** Information supplied follows **
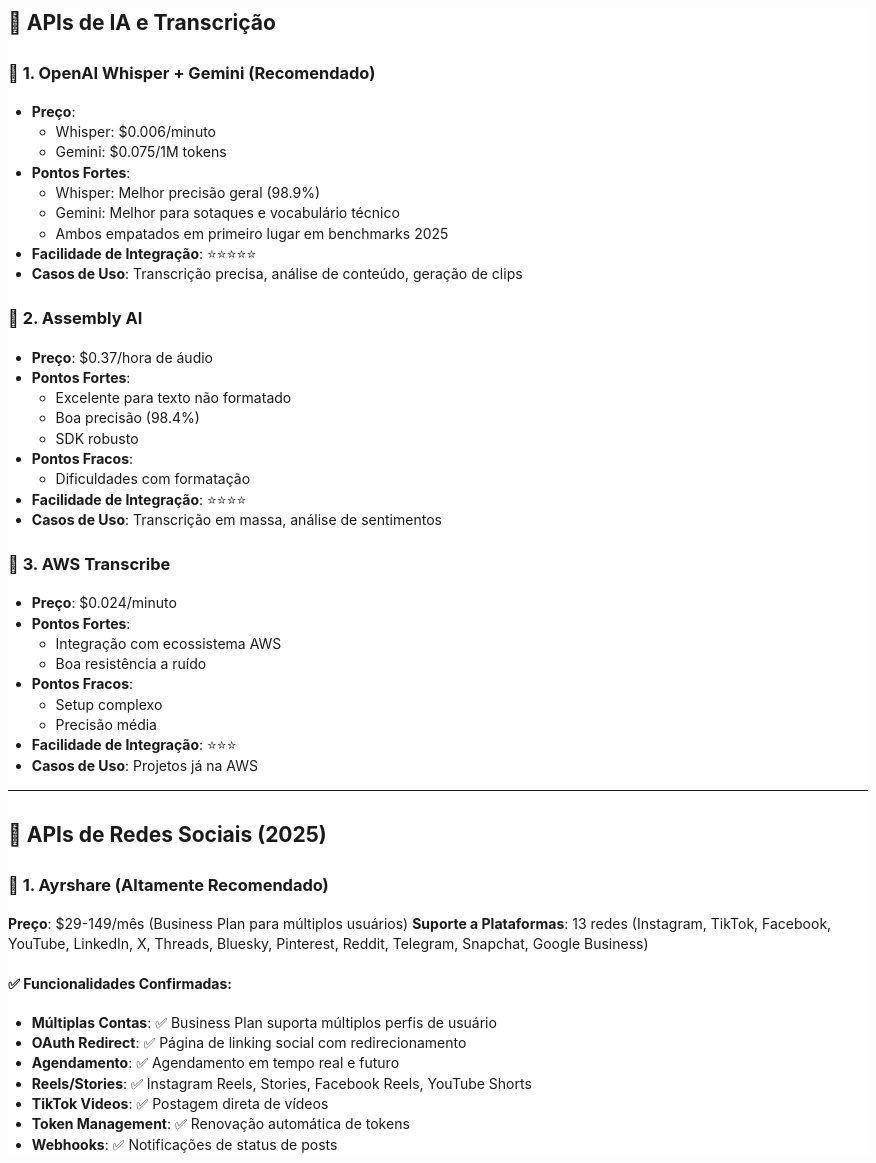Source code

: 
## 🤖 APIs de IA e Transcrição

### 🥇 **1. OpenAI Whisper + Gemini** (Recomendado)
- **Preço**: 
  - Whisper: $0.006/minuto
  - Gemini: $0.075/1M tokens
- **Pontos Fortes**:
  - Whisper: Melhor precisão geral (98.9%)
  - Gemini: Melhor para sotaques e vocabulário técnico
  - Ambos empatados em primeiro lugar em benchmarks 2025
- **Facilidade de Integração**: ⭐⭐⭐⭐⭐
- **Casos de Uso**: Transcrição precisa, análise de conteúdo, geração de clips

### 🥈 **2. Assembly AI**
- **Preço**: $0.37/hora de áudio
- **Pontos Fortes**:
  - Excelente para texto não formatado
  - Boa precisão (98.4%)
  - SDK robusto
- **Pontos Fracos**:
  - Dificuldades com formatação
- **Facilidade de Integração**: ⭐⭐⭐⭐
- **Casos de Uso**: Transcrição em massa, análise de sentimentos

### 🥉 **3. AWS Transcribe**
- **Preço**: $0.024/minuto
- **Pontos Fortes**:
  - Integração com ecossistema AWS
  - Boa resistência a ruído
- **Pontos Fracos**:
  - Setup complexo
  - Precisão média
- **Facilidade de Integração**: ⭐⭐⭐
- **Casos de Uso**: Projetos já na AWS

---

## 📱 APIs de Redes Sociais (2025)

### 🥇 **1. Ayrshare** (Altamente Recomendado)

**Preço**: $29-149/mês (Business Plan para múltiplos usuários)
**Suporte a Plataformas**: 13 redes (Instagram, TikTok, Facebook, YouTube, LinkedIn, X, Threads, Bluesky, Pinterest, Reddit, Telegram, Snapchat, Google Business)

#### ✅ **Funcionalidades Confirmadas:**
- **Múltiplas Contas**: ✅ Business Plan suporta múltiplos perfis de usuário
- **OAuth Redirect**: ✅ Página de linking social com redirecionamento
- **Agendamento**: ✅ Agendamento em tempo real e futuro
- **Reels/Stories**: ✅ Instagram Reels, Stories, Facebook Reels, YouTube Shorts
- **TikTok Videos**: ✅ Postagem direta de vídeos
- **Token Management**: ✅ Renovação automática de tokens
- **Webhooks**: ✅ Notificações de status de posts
** End of Information supplied **
** Information supplied follows **
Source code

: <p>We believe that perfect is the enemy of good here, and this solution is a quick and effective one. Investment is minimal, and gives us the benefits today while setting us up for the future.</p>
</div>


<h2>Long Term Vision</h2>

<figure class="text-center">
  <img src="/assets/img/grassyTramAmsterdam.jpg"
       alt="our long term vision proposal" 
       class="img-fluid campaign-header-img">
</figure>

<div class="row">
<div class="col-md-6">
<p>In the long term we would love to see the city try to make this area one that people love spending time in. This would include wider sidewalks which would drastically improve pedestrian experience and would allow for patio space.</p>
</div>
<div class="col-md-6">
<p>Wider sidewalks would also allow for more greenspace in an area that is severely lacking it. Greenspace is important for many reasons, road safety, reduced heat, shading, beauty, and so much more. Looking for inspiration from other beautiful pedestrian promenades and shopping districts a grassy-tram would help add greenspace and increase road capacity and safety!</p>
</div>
** End of Information supplied **
Brief :: Could you write out, exactly as they stand, only the lines above that begin at the line with "- Integração com ecossistema AWS" and stop after the line with "- **Webhooks**: ✅"?

Result for this exercise ::
  - Integração com ecossistema AWS
  - Boa resistência a ruído
- **Pontos Fracos**:
  - Setup complexo
  - Precisão média
- **Facilidade de Integração**: ⭐⭐⭐
- **Casos de Uso**: Projetos já na AWS

---

## 📱 APIs de Redes Sociais (2025)

### 🥇 **1. Ayrshare** (Altamente Recomendado)

**Preço**: $29-149/mês (Business Plan para múltiplos usuários)
**Suporte a Plataformas**: 13 redes (Instagram, TikTok, Facebook, YouTube, LinkedIn, X, Threads, Bluesky, Pinterest, Reddit, Telegram, Snapchat, Google Business)

#### ✅ **Funcionalidades Confirmadas:**
- **Múltiplas Contas**: ✅ Business Plan suporta múltiplos perfis de usuário
- **OAuth Redirect**: ✅ Página de linking social com redirecionamento
- **Agendamento**: ✅ Agendamento em tempo real e futuro
- **Reels/Stories**: ✅ Instagram Reels, Stories, Facebook Reels, YouTube Shorts
- **TikTok Videos**: ✅ Postagem direta de vídeos
- **Token Management**: ✅ Renovação automática de tokens
- **Webhooks**: ✅ Notificações de status de posts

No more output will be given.